Written problem. Write out all of the following entries line for line, without changing a single character.

Records supplied.
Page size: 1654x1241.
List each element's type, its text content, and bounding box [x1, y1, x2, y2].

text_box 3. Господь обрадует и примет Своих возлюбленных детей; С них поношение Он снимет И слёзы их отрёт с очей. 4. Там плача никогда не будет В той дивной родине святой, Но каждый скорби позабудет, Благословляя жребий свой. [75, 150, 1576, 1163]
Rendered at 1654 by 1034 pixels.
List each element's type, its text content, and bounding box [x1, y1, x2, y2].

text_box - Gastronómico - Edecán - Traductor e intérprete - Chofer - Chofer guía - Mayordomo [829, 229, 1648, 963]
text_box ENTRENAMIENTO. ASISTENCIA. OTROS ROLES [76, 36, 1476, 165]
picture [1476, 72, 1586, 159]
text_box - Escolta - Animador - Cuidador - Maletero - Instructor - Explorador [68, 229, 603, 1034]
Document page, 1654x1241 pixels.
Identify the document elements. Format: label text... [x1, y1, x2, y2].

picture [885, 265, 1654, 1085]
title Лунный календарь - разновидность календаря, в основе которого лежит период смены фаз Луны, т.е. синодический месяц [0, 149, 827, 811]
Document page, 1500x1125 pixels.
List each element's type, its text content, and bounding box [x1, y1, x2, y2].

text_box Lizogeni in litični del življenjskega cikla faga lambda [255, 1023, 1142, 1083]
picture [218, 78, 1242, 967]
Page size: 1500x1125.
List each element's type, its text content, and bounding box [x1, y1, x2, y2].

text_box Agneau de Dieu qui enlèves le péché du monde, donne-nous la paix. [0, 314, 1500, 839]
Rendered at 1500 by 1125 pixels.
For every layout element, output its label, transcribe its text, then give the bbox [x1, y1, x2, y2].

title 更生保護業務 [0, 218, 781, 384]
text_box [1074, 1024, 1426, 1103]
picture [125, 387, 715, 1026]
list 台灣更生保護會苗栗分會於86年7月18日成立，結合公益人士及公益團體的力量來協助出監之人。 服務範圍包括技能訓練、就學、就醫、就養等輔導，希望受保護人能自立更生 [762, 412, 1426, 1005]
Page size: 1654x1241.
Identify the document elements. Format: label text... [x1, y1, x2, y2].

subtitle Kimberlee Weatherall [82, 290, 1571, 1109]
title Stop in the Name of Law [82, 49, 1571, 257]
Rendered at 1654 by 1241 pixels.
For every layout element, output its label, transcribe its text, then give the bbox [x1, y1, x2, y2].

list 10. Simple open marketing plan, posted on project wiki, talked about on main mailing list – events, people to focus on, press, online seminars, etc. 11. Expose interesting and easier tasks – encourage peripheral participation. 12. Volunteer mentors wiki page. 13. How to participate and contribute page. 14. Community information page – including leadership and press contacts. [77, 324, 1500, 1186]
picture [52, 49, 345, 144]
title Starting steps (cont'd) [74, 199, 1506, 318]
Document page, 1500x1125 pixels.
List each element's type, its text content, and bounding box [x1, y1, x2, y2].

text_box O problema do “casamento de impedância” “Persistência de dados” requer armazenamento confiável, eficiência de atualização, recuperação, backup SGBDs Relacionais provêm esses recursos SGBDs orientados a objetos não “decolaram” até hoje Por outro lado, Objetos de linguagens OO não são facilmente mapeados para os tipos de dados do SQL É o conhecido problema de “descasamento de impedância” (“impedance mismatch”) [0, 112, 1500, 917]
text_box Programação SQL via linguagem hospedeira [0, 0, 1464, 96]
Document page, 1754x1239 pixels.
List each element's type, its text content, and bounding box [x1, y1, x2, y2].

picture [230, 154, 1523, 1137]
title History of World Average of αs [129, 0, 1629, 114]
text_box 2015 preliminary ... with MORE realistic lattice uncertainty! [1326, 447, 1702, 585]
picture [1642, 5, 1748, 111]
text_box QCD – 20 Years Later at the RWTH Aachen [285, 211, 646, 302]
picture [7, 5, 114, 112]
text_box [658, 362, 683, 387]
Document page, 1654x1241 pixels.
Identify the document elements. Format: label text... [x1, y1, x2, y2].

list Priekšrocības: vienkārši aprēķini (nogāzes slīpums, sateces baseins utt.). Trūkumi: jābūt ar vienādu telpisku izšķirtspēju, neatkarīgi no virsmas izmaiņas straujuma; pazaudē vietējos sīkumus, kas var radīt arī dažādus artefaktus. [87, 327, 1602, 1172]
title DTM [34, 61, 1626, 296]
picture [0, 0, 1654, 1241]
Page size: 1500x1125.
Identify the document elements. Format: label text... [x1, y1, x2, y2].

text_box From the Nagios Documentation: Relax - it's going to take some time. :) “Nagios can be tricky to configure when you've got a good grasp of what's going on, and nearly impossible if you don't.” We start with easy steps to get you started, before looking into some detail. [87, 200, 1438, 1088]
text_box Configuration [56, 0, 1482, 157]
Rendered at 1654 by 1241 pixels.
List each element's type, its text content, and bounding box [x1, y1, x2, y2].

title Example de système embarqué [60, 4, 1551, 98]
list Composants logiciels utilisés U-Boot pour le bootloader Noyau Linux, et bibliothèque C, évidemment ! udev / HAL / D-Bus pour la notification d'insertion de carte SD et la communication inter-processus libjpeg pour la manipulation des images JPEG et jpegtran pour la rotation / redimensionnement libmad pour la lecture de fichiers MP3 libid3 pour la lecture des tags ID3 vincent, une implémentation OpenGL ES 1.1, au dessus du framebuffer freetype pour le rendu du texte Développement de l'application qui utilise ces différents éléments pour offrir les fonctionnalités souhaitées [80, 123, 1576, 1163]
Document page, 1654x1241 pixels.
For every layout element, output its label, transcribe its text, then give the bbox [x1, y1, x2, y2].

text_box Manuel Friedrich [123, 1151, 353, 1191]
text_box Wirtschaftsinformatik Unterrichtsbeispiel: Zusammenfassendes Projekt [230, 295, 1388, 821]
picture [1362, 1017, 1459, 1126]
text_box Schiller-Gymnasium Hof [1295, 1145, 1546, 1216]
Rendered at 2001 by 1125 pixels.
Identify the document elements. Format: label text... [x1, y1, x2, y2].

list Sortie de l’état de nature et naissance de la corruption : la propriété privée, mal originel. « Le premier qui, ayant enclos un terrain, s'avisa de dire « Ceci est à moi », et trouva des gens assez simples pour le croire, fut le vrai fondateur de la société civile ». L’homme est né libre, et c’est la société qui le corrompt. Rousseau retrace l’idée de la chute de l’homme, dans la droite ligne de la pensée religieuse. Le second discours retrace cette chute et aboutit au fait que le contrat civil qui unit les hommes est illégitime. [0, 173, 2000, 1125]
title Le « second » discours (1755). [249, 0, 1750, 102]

Response below.
Page size: 1654x1241.
List each element's type, its text content, and bounding box [x1, y1, x2, y2].

text_box 3. Господь обрадует и примет Своих возлюбленных детей; С них поношение Он снимет И слёзы их отрёт с очей. 4. Там плача никогда не будет В той дивной родине святой, Но каждый скорби позабудет, Благословляя жребий свой. [75, 150, 1576, 1163]
Rendered at 1654 by 1034 pixels.
List each element's type, its text content, and bounding box [x1, y1, x2, y2].

text_box - Gastronómico - Edecán - Traductor e intérprete - Chofer - Chofer guía - Mayordomo [829, 229, 1648, 963]
text_box ENTRENAMIENTO. ASISTENCIA. OTROS ROLES [76, 36, 1476, 165]
picture [1476, 72, 1586, 159]
text_box - Escolta - Animador - Cuidador - Maletero - Instructor - Explorador [68, 229, 603, 1034]
Document page, 1654x1241 pixels.
Identify the document elements. Format: label text... [x1, y1, x2, y2].

picture [885, 265, 1654, 1085]
title Лунный календарь - разновидность календаря, в основе которого лежит период смены фаз Луны, т.е. синодический месяц [0, 149, 827, 811]
Document page, 1500x1125 pixels.
List each element's type, its text content, and bounding box [x1, y1, x2, y2].

text_box Lizogeni in litični del življenjskega cikla faga lambda [255, 1023, 1142, 1083]
picture [218, 78, 1242, 967]
Page size: 1500x1125.
List each element's type, its text content, and bounding box [x1, y1, x2, y2].

text_box Agneau de Dieu qui enlèves le péché du monde, donne-nous la paix. [0, 314, 1500, 839]
Rendered at 1500 by 1125 pixels.
For every layout element, output its label, transcribe its text, then give the bbox [x1, y1, x2, y2].

title 更生保護業務 [0, 218, 781, 384]
text_box [1074, 1024, 1426, 1103]
picture [125, 387, 715, 1026]
list 台灣更生保護會苗栗分會於86年7月18日成立，結合公益人士及公益團體的力量來協助出監之人。 服務範圍包括技能訓練、就學、就醫、就養等輔導，希望受保護人能自立更生 [762, 412, 1426, 1005]
Page size: 1654x1241.
Identify the document elements. Format: label text... [x1, y1, x2, y2].

subtitle Kimberlee Weatherall [82, 290, 1571, 1109]
title Stop in the Name of Law [82, 49, 1571, 257]
Rendered at 1654 by 1241 pixels.
For every layout element, output its label, transcribe its text, then give the bbox [x1, y1, x2, y2].

list 10. Simple open marketing plan, posted on project wiki, talked about on main mailing list – events, people to focus on, press, online seminars, etc. 11. Expose interesting and easier tasks – encourage peripheral participation. 12. Volunteer mentors wiki page. 13. How to participate and contribute page. 14. Community information page – including leadership and press contacts. [77, 324, 1500, 1186]
picture [52, 49, 345, 144]
title Starting steps (cont'd) [74, 199, 1506, 318]
Document page, 1500x1125 pixels.
List each element's type, its text content, and bounding box [x1, y1, x2, y2].

text_box O problema do “casamento de impedância” “Persistência de dados” requer armazenamento confiável, eficiência de atualização, recuperação, backup SGBDs Relacionais provêm esses recursos SGBDs orientados a objetos não “decolaram” até hoje Por outro lado, Objetos de linguagens OO não são facilmente mapeados para os tipos de dados do SQL É o conhecido problema de “descasamento de impedância” (“impedance mismatch”) [0, 112, 1500, 917]
text_box Programação SQL via linguagem hospedeira [0, 0, 1464, 96]
Document page, 1754x1239 pixels.
List each element's type, its text content, and bounding box [x1, y1, x2, y2].

picture [230, 154, 1523, 1137]
title History of World Average of αs [129, 0, 1629, 114]
text_box 2015 preliminary ... with MORE realistic lattice uncertainty! [1326, 447, 1702, 585]
picture [1642, 5, 1748, 111]
text_box QCD – 20 Years Later at the RWTH Aachen [285, 211, 646, 302]
picture [7, 5, 114, 112]
text_box [658, 362, 683, 387]
Document page, 1654x1241 pixels.
Identify the document elements. Format: label text... [x1, y1, x2, y2].

list Priekšrocības: vienkārši aprēķini (nogāzes slīpums, sateces baseins utt.). Trūkumi: jābūt ar vienādu telpisku izšķirtspēju, neatkarīgi no virsmas izmaiņas straujuma; pazaudē vietējos sīkumus, kas var radīt arī dažādus artefaktus. [87, 327, 1602, 1172]
title DTM [34, 61, 1626, 296]
picture [0, 0, 1654, 1241]
Page size: 1500x1125.
Identify the document elements. Format: label text... [x1, y1, x2, y2].

text_box From the Nagios Documentation: Relax - it's going to take some time. :) “Nagios can be tricky to configure when you've got a good grasp of what's going on, and nearly impossible if you don't.” We start with easy steps to get you started, before looking into some detail. [87, 200, 1438, 1088]
text_box Configuration [56, 0, 1482, 157]
Rendered at 1654 by 1241 pixels.
List each element's type, its text content, and bounding box [x1, y1, x2, y2].

title Example de système embarqué [60, 4, 1551, 98]
list Composants logiciels utilisés U-Boot pour le bootloader Noyau Linux, et bibliothèque C, évidemment ! udev / HAL / D-Bus pour la notification d'insertion de carte SD et la communication inter-processus libjpeg pour la manipulation des images JPEG et jpegtran pour la rotation / redimensionnement libmad pour la lecture de fichiers MP3 libid3 pour la lecture des tags ID3 vincent, une implémentation OpenGL ES 1.1, au dessus du framebuffer freetype pour le rendu du texte Développement de l'application qui utilise ces différents éléments pour offrir les fonctionnalités souhaitées [80, 123, 1576, 1163]
Document page, 1654x1241 pixels.
For every layout element, output its label, transcribe its text, then give the bbox [x1, y1, x2, y2].

text_box Manuel Friedrich [123, 1151, 353, 1191]
text_box Wirtschaftsinformatik Unterrichtsbeispiel: Zusammenfassendes Projekt [230, 295, 1388, 821]
picture [1362, 1017, 1459, 1126]
text_box Schiller-Gymnasium Hof [1295, 1145, 1546, 1216]
Rendered at 2001 by 1125 pixels.
Identify the document elements. Format: label text... [x1, y1, x2, y2].

list Sortie de l’état de nature et naissance de la corruption : la propriété privée, mal originel. « Le premier qui, ayant enclos un terrain, s'avisa de dire « Ceci est à moi », et trouva des gens assez simples pour le croire, fut le vrai fondateur de la société civile ». L’homme est né libre, et c’est la société qui le corrompt. Rousseau retrace l’idée de la chute de l’homme, dans la droite ligne de la pensée religieuse. Le second discours retrace cette chute et aboutit au fait que le contrat civil qui unit les hommes est illégitime. [0, 173, 2000, 1125]
title Le « second » discours (1755). [249, 0, 1750, 102]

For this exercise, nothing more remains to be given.